Italy is a favorite to create another masterpiece in Euro 2008, which is being hosted this year — with restrained enthusiasm — by Austria and Switzerland. The Italians, of course, are not a sure thing. They will be challenged by France — whom they defeated in the World Cup final — the Netherlands, Germany, Portugal, Croatia ... in other words, the usual suspects. (Four years ago, Greece miraculously beat stratospheric odds to win, a performance unlikely to be repeated.) And as is also now usual, the tournament will be followed on televisions not just in Europe, but everywhere from Kunming, China to — well, to Kearney, N.J., actually. And thereby hangs a tale.
"The beauty of [European football]," says Reyna, "is that you have countries that border each other, yet they all have a distinct style." Americans didn't have to go to Europe to be exposed to such variety. It's been on view in the U.S. for 150 years. Whenever the 11th man from any European town emigrated to the States, a football team got organized. Football, the real variety, is an American game, too. Since the 19th century, whether it was Scottish mill hands in New Jersey, Portuguese fishermen in Massachusetts, Ukrainian steel workers in Pennsylvania, Italian masons and Irish sandhogs in New York City, or German brewers and shopkeepers in Missouri, one ethnicity after the next established its community and its football, not necessarily in that order.
With those immigrants came an approach to the game as distinct as their cuisines. Long before I ever watched the European championships — the cable sports network ESPN didn't televise any games in the U.S. until 1996 — I was familiar with Europeans' football. I had been seeing it on the field, first as a kid living in an immigrant-enriched community near Newark, N.J. — where one learned that Portuguese teams have flair and fire, and that a Scotsman has a very broad view as to what constitutes a fair challenge. My European education would continue in the Cosmopolitan Soccer League, in New York City. The CSL began life in 1923 as the German-American Soccer League, but has long served as a melting pot of teams: Blau Weiss Gotchee, Brooklyn Italians, Greek-American Atlas, Polonia NY, Hungaria, FC Bulgaria, NY Albanians, CD Iberia.
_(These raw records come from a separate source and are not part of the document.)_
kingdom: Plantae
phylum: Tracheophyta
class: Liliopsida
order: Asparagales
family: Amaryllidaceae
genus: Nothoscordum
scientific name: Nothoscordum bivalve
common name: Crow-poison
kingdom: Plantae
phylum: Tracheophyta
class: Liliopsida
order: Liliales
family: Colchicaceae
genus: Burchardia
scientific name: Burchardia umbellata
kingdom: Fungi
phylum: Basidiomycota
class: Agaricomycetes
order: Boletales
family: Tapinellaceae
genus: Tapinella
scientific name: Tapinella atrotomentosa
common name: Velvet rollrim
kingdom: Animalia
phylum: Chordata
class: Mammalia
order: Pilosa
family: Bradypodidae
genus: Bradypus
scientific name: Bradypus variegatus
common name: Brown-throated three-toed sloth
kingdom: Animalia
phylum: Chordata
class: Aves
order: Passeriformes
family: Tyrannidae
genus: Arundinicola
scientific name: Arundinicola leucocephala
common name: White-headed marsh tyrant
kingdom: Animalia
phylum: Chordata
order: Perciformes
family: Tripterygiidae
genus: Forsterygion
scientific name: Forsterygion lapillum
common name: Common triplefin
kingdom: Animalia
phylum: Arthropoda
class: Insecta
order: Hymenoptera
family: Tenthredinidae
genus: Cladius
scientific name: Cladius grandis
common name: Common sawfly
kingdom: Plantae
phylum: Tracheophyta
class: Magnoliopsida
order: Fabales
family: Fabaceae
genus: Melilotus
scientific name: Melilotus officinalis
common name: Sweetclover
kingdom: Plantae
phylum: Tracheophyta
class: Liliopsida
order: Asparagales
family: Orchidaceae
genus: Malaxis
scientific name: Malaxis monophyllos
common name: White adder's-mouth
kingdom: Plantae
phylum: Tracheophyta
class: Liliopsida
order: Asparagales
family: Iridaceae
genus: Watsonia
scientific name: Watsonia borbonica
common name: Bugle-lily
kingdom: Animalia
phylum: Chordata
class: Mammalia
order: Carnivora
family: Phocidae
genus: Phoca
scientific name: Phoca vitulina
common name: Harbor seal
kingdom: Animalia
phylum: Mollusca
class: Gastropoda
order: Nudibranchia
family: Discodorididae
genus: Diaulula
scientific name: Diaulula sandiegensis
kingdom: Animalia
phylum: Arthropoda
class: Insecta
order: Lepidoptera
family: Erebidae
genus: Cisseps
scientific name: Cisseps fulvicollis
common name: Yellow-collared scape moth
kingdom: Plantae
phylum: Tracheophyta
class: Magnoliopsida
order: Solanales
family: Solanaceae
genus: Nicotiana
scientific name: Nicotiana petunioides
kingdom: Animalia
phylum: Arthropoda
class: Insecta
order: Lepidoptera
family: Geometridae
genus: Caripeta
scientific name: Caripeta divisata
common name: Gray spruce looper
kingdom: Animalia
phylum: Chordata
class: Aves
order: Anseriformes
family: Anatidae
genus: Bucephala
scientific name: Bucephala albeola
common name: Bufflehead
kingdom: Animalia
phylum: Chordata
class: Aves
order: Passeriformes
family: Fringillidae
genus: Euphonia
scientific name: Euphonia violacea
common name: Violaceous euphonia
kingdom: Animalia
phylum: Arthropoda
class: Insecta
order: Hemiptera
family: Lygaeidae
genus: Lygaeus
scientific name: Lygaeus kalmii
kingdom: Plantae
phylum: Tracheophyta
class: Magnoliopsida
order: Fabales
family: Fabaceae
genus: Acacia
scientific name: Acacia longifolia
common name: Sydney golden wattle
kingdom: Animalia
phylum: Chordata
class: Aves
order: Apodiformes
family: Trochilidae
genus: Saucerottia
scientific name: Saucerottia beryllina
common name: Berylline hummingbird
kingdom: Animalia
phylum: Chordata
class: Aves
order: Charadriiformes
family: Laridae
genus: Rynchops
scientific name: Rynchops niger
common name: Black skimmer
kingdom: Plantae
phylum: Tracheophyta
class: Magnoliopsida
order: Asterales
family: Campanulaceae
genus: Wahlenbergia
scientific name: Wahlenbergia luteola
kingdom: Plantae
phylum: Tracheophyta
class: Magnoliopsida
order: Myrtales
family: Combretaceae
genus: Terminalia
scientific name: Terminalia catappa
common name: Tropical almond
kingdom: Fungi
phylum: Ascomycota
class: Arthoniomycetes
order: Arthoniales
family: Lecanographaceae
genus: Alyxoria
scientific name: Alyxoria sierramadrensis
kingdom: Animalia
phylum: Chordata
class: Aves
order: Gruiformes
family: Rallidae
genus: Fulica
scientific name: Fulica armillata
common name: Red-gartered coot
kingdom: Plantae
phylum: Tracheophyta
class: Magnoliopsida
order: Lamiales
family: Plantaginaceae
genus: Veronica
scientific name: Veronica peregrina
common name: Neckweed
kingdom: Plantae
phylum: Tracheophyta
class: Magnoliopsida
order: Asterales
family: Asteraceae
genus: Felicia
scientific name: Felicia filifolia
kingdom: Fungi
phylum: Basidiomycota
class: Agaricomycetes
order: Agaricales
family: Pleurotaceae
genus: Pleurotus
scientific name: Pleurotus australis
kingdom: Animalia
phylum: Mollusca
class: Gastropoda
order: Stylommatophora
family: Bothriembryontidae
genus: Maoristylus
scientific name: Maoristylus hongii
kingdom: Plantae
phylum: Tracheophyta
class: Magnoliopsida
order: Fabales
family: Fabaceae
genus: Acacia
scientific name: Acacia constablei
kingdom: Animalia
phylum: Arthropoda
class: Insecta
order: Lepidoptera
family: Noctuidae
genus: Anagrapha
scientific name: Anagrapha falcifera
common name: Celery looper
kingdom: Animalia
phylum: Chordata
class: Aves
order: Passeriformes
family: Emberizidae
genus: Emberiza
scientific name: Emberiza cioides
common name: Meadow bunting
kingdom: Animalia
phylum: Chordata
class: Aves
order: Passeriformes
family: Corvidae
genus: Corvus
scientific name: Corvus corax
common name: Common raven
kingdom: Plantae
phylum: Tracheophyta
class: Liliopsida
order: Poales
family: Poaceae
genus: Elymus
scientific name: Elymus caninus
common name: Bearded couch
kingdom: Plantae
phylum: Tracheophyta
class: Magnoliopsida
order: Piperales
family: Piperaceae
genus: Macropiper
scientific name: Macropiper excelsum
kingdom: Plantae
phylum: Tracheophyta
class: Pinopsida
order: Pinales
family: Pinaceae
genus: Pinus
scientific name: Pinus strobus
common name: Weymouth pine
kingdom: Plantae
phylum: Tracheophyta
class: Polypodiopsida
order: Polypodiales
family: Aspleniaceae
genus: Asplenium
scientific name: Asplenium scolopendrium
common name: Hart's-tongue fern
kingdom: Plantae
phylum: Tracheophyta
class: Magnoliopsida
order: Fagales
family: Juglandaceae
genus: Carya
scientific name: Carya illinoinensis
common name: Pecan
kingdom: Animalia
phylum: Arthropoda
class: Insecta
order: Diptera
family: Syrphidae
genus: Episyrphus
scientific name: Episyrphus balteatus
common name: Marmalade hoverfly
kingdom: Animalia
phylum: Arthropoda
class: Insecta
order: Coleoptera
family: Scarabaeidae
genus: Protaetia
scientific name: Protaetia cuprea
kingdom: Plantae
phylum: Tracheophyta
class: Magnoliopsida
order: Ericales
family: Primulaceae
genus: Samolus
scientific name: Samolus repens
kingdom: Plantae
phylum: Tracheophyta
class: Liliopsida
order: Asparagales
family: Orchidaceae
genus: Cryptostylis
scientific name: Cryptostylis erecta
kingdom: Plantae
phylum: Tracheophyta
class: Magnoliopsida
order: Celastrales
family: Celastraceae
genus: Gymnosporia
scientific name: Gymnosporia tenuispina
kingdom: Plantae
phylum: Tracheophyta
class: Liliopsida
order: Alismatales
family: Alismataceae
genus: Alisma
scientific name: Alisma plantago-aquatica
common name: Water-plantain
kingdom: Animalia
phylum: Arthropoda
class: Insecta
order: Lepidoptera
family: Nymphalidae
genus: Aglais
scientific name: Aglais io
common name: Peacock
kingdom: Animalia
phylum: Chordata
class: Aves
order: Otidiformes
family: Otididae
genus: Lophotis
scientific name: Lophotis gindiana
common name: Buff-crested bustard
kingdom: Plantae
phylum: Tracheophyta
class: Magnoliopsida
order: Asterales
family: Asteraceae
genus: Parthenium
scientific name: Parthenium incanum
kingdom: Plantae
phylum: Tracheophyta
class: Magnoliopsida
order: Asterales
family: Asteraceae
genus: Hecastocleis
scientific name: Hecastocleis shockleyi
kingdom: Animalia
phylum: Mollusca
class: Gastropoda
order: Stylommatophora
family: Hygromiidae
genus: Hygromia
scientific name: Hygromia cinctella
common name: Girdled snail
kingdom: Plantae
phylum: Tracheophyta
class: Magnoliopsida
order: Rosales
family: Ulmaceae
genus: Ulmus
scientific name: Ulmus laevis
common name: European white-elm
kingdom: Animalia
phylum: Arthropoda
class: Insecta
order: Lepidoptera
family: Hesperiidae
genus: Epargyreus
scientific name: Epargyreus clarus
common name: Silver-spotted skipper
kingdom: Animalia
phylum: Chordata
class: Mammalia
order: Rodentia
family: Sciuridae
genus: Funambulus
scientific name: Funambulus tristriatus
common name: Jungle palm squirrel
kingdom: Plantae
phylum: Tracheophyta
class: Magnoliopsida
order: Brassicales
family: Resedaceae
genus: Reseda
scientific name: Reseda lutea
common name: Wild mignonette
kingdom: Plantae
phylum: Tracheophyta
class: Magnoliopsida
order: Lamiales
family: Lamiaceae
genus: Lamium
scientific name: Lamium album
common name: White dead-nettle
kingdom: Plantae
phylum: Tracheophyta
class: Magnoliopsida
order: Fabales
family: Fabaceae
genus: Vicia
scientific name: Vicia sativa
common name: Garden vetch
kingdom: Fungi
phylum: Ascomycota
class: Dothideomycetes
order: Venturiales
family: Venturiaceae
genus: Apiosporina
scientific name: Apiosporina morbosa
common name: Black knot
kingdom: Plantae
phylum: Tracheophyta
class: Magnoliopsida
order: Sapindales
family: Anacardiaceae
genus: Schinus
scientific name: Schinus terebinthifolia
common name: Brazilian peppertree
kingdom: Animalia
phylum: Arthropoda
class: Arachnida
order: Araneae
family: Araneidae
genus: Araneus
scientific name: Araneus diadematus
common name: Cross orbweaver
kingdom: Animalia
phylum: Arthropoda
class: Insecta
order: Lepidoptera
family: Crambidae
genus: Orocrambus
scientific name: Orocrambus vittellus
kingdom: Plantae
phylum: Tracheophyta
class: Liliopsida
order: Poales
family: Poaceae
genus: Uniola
When I got to Europe as a journalist (and as a player when my club team toured) it was amusing to see teams replicate what I'd experienced in New York: the way an Irish team plays the offside trap; an Italian midfielder's pass to an outside back that is as predictable as pasta for dinner; the steely play of the Poles contrasted with the passion of the Greeks. New York City's Croatian teams impressed me with their technical approach; the Hungarians, once powerhouses, have faded; the Greeks are defending champions. Sound familiar?
I learned, also, that the farther south in Europe your opponent's roots, the more dazzling the footballing and the hotter the tempers. Get the Italians mad at each other, and you've got a good shot at winning. Get ahead of a Greek team, and get ready for a fightback. Or at least a fight: the Greeks are people with a tremendous culture and history — and they play every game like it's a World Cup — but my experience has been that when a Greek walks onto the pitch his passion for the game is such that he's one whistle away from snapping. It's not surprising that it took a German, Otto Rehhagel, to channel that energy into the kind of disciplined defense that allowed Greece to beat France, the Czech Republic and (speaking of passion) Portugal, to win in 2004. In Greek neighborhoods such as Astoria, in the New York borough of Queens, the joy was explosive.